Entries supplied Block Start

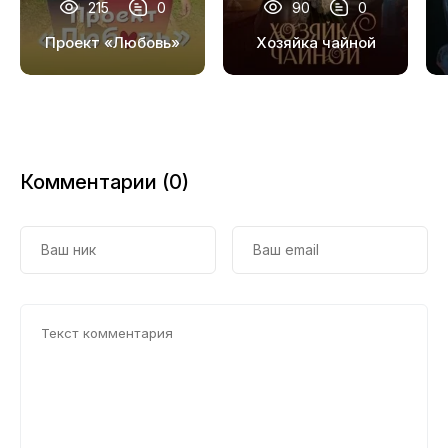
215
0
90
0
19
Проект «Любовь»
Хозяйка чайной
20
21
22
Комментарии (0)
23
24
25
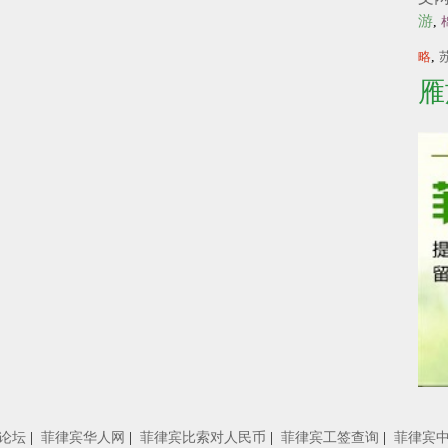
游
,
略
,
雁
论坛
|
菲律宾华人网
|
菲律宾比索对人民币
|
菲律宾工签查询
|
菲律宾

Entries supplied Block End

# The problem
Leave the images out as you retype each line of the material exactly.

# Exercise response
215
0
90
0
19
Проект «Любовь»
Хозяйка чайной
20
21
22
Комментарии (0)
23
24
25
游
,
略
,
雁
论坛
|
菲律宾华人网
|
菲律宾比索对人民币
|
菲律宾工签查询
|
菲律宾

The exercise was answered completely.